Ankara and Washington began negotiating Turkey’s purchase of Patriot missile defense systems from the U.S., Turkish Foreign Minister Mevlut Cavusoglu said Friday.
"A positive response came from the Americans to the last letter we sent regarding the Patriot issue two years ago and negotiations have begun," Cavusoglu told a local broadcaster in the central province of Eskisehir.
He underlined that various factors including the price, delivery timetable and prospects for transfer of the system’s technology would also carry weight in the negotiation process, adding that Washington offered to send one system at an earlier date after Ankara’s objections on the late delivery of a separate system.
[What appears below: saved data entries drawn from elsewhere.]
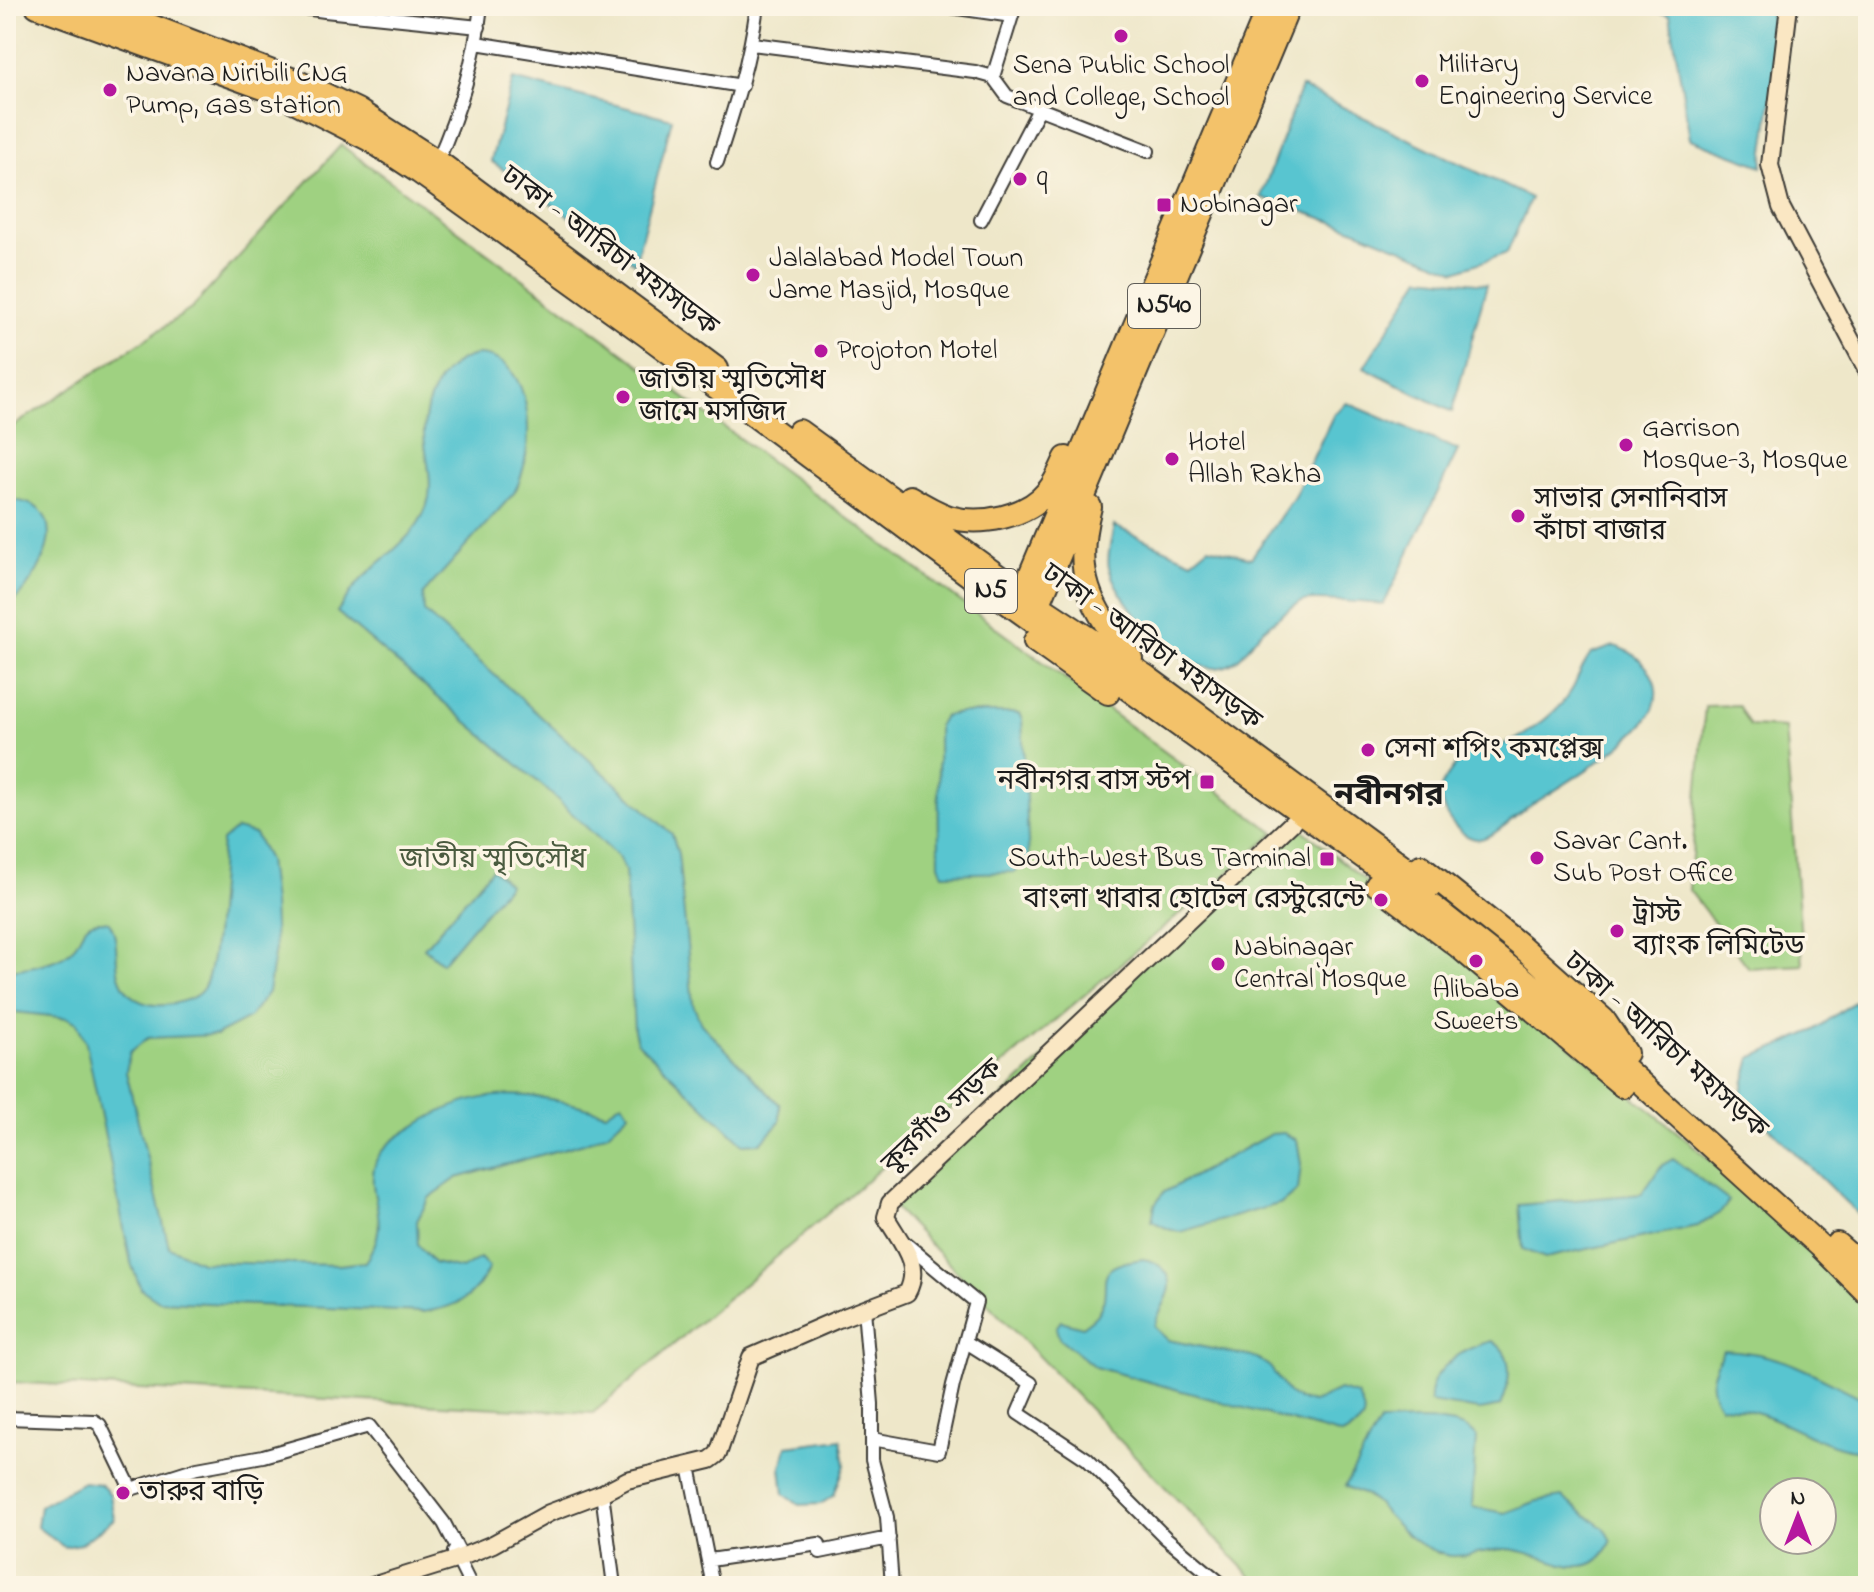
<svg xmlns="http://www.w3.org/2000/svg" width="1874" height="1592" font-family="'Indie Flower','Noto Sans Bengali',sans-serif">
  <rect width="100%" height="100%" fill="#fcf5e5"/>
  <filter id="ink" filterUnits="userSpaceOnUse"><feTurbulence type="fractalNoise" baseFrequency=".0125" numOctaves="2"/><feDisplacementMap in="SourceGraphic" scale="16" xChannelSelector="R" yChannelSelector="G"/><feConvolveMatrix kernelMatrix="1 2 1 2 8 2 1 2 1" color-interpolation-filters="sRGB"/></filter>
  <filter id="wash" filterUnits="userSpaceOnUse"><feTurbulence type="fractalNoise" baseFrequency=".006" numOctaves="4" result="noise"/><feDisplacementMap in="SourceGraphic" scale="32" xChannelSelector="R" yChannelSelector="G"/><feGaussianBlur stdDeviation="1.8" result="paint"/><feColorMatrix in="noise" values="0 0 0 0 0 0 0 0 0 0 0 0 0 0 0 0 0 1.4 0 .05"/><feComposite in="paint" operator="in"/></filter>
  <g filter="url(#wash)">
    <rect width="100%" height="100%" fill="#eee7c9"/>
    <path fill="#9fd181" stroke="#5e764e" stroke-width="2" fill-rule="evenodd" d="M341,145L1275,833L593,1413L6,1382V431L191,309Z
      M1738,705L1750,726L1785,728L1803,965L1749,968L1689,890L1705,706Z
      M1293,822L1687,1140L1868,1300V1586H1261L890,1203ZM1774,1492H1822V1540H1774Z"/>
    <path fill="#59c5d0" stroke="#3a7076" stroke-width="2" d="M1634,6H1784L1762,166L1690,139L1670,15Z
      M513,79L672,119L635,263L491,161Z
      M1301,87L1531,198L1507,253L1456,271L1353,229L1261,197Z
      M1421,277L1487,284L1452,412L1364,367Z
      M476,355C538,355 536,454 514,493L423,594L424,612L672,834L678,854L693,1004L701,1024L780,1105V1122L761,1143L743,1144L637,1042L634,1030L625,870L618,857L544,787L337,612C344,602 351,590 359,582C383,556 422,535 429,497C432,476 426,457 424,436C423,402 441,362 476,355Z
      M1347,403L1458,450L1384,604C1369,603 1314,598 1304,601C1294,604 1272,622 1263,630C1252,639 1244,658 1229,665C1187,684 1119,605 1109,568C1106,556 1112,538 1114,526L1192,561L1209,547L1251,558L1294,497L1334,414Z
      M6,500C80,500 43,581 6,607Z
      M1614,646C1631,650 1642,659 1651,674C1657,685 1658,697 1653,709C1640,740 1560,787 1530,806C1515,815 1498,835 1480,839C1460,842 1431,802 1443,783C1451,770 1462,754 1476,748C1483,745 1492,746 1500,745C1510,742 1524,736 1532,729C1548,718 1565,703 1574,686C1579,674 1583,664 1591,654Z
      M960,713H1011L1019,714L1022,719L1029,860L1014,872L943,874L939,864L938,726L944,716Z
      M236,829L255,834L268,860L273,903L275,949L268,992L249,1018L216,1035L148,1038L130,1052L126,1072L169,1247L201,1262L339,1265L365,1262C396,1218 363,1196 376,1161C382,1146 399,1136 412,1128C480,1083 531,1091 606,1113L622,1102L629,1113L608,1133L584,1143L457,1178L429,1198L417,1221L418,1245L434,1263L462,1269L480,1258L489,1267C475,1299 457,1307 423,1312L159,1301L141,1289L131,1263L86,1043L77,1023L68,1018L6,1011V971C23,968 42,966 57,959C89,947 73,915 109,922C124,945 107,974 132,996C142,1005 160,1007 172,1004C184,1001 198,998 204,987C217,963 219,873 222,841Z
      M492,869L509,884L442,963L424,948Z
      M1868,992V1224L1740,1099L1751,1058L1813,1031Z
      M1284,1133L1297,1140L1301,1164L1298,1190L1282,1203L1180,1232L1168,1229L1152,1221L1155,1204L1164,1192L1271,1134Z
      M1673,1159L1729,1201L1721,1212L1697,1226L1545,1258L1523,1249L1519,1205L1642,1194L1661,1166Z
      M1143,1259C1150,1260 1155,1262 1161,1267C1183,1285 1159,1306 1154,1327L1168,1340L1257,1358L1270,1367L1288,1393L1300,1400L1312,1403L1339,1390L1357,1395C1370,1417 1364,1425 1342,1435L1095,1367L1059,1338L1056,1328L1061,1321L1082,1327C1087,1323 1094,1319 1097,1314C1118,1284 1083,1267 1143,1259Z
      M1492,1341C1516,1354 1510,1384 1501,1406L1479,1410L1430,1402C1427,1370 1465,1347 1492,1341Z
      M1723,1350C1787,1353 1813,1375 1868,1401V1451C1816,1451 1776,1407 1720,1406C1705,1383 1713,1374 1723,1350Z
      M1380,1422C1406,1422 1460,1415 1476,1437L1472,1507L1505,1513L1537,1501L1562,1497L1605,1529L1611,1542C1589,1592 1542,1549 1506,1549C1487,1549 1463,1559 1445,1555C1417,1549 1394,1523 1377,1504C1371,1496 1355,1491 1345,1486Z
      M841,1439L845,1465L834,1495L821,1504L799,1505L784,1494L781,1467L787,1446Z
      M83,1482L100,1484L110,1494L114,1519L81,1544L64,1547L37,1527L40,1506Z"/>
  </g>
  <g filter="url(#ink)">
    <g fill="none" stroke-linecap="round" stroke-linejoin="round">
      <g stroke="#3c3a36" stroke-width="16">
        <path id="street" d="M303,6L304,8L325,11L479,27
          M944,6L1012,16
          M476,43L742,86
          M752,44L975,72L993,77L1007,96L1148,151
          M993,77L1015,6
          M437,162C459,113 475,59 481,6
          M717,162C734,110 750,60 757,6
          M981,220L1039,109
          M864,1309L872,1404V1460L887,1517L892,1586
          M966,1342L1031,1383L1018,1413L1087,1459L1166,1538L1224,1586
          M6,1418L94,1421L100,1425L131,1489L197,1468L263,1456L369,1426L444,1523L458,1550L454,1552L471,1586
          M872,1439L939,1451L953,1385L976,1302L905,1243
          M689,1466L713,1586
          M602,1493L614,1586
          M710,1560L819,1544L820,1552L889,1538"/>
      </g>
      <g stroke="#3c3a36" stroke-width="20">
        <path id="secondary" d="M1789,6L1770,165L1781,207L1868,372
          M372,1586L452,1561L493,1544L549,1513L602,1493L627,1480L710,1460L718,1454L751,1357L836,1320L907,1293C923,1264 899,1241 886,1217L890,1203L1293,822"/>
      </g>
      <g stroke="#3c3a36" stroke-width="26">
        <path id="highway" d="M37,6L280,94L370,140L419,172L646,335L981,584L1436,909L1543,994L1820,1246L1868,1294
          M99,6L296,81L357,110L441,164L717,369
          M799,431L1038,605L1147,677L1430,886
          M910,497C923,505 935,512 949,517C981,526 1027,517 1048,491C1056,482 1061,468 1066,458
          M1090,507C1072,575 1090,606 1131,658
          M1017,606L1269,6
          M1033,618L1289,6
          M1035,641L1108,693
          M1421,866L1521,946L1604,1020L1626,1053
          M1377,885L1459,947L1623,1086
          M1837,1244L1868,1271"/>
      </g>
      <use href="#street" stroke="#fff" stroke-width="12"/>
      <use href="#secondary" stroke="#fae7c3" stroke-width="16"/>
      <use href="#highway" stroke="#f3c26a" stroke-width="22"/>
    </g>
  </g>
  <g fill="#b5179e" stroke="#fcf5e5" stroke-width="3">
    <circle cx="1121" cy="36" r="8"/>
    <circle cx="1422" cy="81" r="8"/>
    <circle cx="110" cy="90" r="8"/>
    <circle cx="1020" cy="179" r="8"/>
    <rect x="1156" y="197" width="16" height="16" rx="4"/>
    <circle cx="753" cy="275" r="8"/>
    <circle cx="821" cy="351" r="8"/>
    <circle cx="623" cy="397" r="8"/>
    <circle cx="1626" cy="445" r="8"/>
    <circle cx="1172" cy="459" r="8"/>
    <circle cx="1518" cy="516" r="8"/>
    <circle cx="1368" cy="750" r="8"/>
    <rect x="1199" y="774" width="16" height="16" rx="4"/>
    <circle cx="1537" cy="858" r="8"/>
    <rect x="1319" y="851" width="16" height="16" rx="4"/>
    <circle cx="1381" cy="900" r="8"/>
    <circle cx="1617" cy="931" r="8"/>
    <circle cx="1476" cy="961" r="8"/>
    <circle cx="1218" cy="964" r="8"/>
    <circle cx="123" cy="1493" r="8"/>
  </g>
  <g text-anchor="middle" dominant-baseline="central" stroke-width="7" stroke-linejoin="round" paint-order="stroke">
    <g fill="#fcf5e5" stroke="#5f5d58" stroke-width="2">
      <rect x="1128" y="284" width="72" height="44" rx="6"/>
      <rect x="965" y="569" width="52" height="44" rx="6"/>
    </g>
    <g font-size="26" font-weight="bold" fill="#1c1c1c">
      <text x="1164" y="306">N540</text>
      <text x="991" y="591">N5</text>
    </g>
    <g font-size="28" fill="#1c1c1c" stroke="#fcf5e5" text-anchor="start">
      <text x="1438" y="65">Military<tspan x="1438" dy="32">Engineering Service</tspan></text>
      <text x="1121" y="66" text-anchor="middle">Sena Public School<tspan x="1121" dy="32">and College, School</tspan></text>
      <text x="126" y="74">Navana Niribili CNG<tspan x="126" dy="32">Pump, Gas station</tspan></text>
      <text x="1036" y="179">q</text>
      <text x="1180" y="205">Nobinagar</text>
      <text x="769" y="259">Jalalabad Model Town<tspan x="769" dy="32">Jame Masjid, Mosque</tspan></text>
      <text x="837" y="351">Projoton Motel</text>
      <text x="639" y="381">জাতীয় স্মৃতিসৌধ<tspan x="639" dy="32">জামে মসজিদ</tspan></text>
      <text x="1642" y="429">Garrison<tspan x="1642" dy="32">Mosque-3, Mosque</tspan></text>
      <text x="1188" y="443">Hotel<tspan x="1188" dy="32">Allah Rakha</tspan></text>
      <text x="1534" y="500">সাভার সেনানিবাস<tspan x="1534" dy="32">কাঁচা বাজার</tspan></text>
      <text x="1384" y="750">সেনা শপিং কমপ্লেক্স</text>
      <text x="1191" y="782" text-anchor="end">নবীনগর বাস স্টপ</text>
      <text x="1553" y="842">Savar Cant.<tspan x="1553" dy="32">Sub Post Office</tspan></text>
      <text x="1311" y="859" text-anchor="end">South-West Bus Tarminal</text>
      <text x="1365" y="900" text-anchor="end">বাংলা খাবার হোটেল রেস্টুরেন্টে</text>
      <text x="1633" y="915">ট্রাস্ট<tspan x="1633" dy="32">ব্যাংক লিমিটেড</tspan></text>
      <text x="1234" y="948">Nabinagar<tspan x="1234" dy="32">Central Mosque</tspan></text>
      <text x="1476" y="990" text-anchor="middle">Alibaba<tspan x="1476" dy="32">Sweets</tspan></text>
      <text x="139" y="1493">তারুর বাড়ি</text>
    </g>
    <g font-size="28" fill="#1c1c1c" stroke="#fcf5e5">
      <text transform="translate(609 252) rotate(37)">ঢাকা - আরিচা মহাসড়ক</text>
      <text transform="translate(1151 648) rotate(36)">ঢাকা - আরিচা মহাসড়ক</text>
      <text transform="translate(1665 1046) rotate(42)">ঢাকা - আরিচা মহাসড়ক</text>
      <text transform="translate(943 1117) rotate(-43)">কুরগাঁও সড়ক</text>
    </g>
    <g font-size="28" fill="#4a5b3f" stroke="#fcf5e5">
      <text x="493" y="860">জাতীয় স্মৃতিসৌধ</text>
    </g>
    <g font-size="32" font-weight="bold" fill="#1c1c1c" stroke="#fcf5e5">
      <text x="1389" y="796">নবীনগর</text>
    </g>
  </g>
  <rect width="1874" height="1592" fill="none" stroke="#fcf5e5" stroke-width="32"/>
  <g transform="translate(1798 1516)"><circle r="38" fill="#fcf5e5" stroke="#a29e95" stroke-width="2"/>
  <path d="M0-6L14 30L0 20L-14 30Z" fill="#b5179e"/>
  <text y="-12" font-size="22" font-weight="bold" text-anchor="middle" fill="#1c1c1c">N</text>
  </g>
</svg>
After protracted efforts to purchase air defense systems from the U.S. with no success, in 2017 Ankara decided to buy Russian S-400 air defense systems.
"We are buying the S-400s because we couldn’t purchase the Patriots," Cavusoglu said, adding that the sale would be made only if it is found to be in the interests of Ankara.
FETO loses first litigation in Kyrgyzstan
He also touched upon the gains Turkey and other countries were making against the Fetullah Terrorist Organization (FETO).
Underlining a recent judicial defeat that the terror group suffered in Kyrgyzstan, he said a decision by the Kyrgyz Supreme Court was "quite meaningful".
On Thursday, Kyrgyzstan’s supreme court ruled to transfer funds from the FETO-linked Kaynak Holding to Turkey’s insurance fund.
"This is the first time they [FETO] lost a court case in Kyrgyzstan," said Cavusoglu, adding that Turkey’s efforts against the group and for the extradition of its leader from the U.S. was ongoing.
FETO and its U.S.-based leader Fetullah Gulen orchestrated the defeated coup of July 15, 2016, which left 251 people martyred and nearly 2,200 injured.
Ankara accuses FETO of being behind a long-running campaign to overthrow the state through the infiltration of Turkish institutions, particularly the military, police, and judiciary.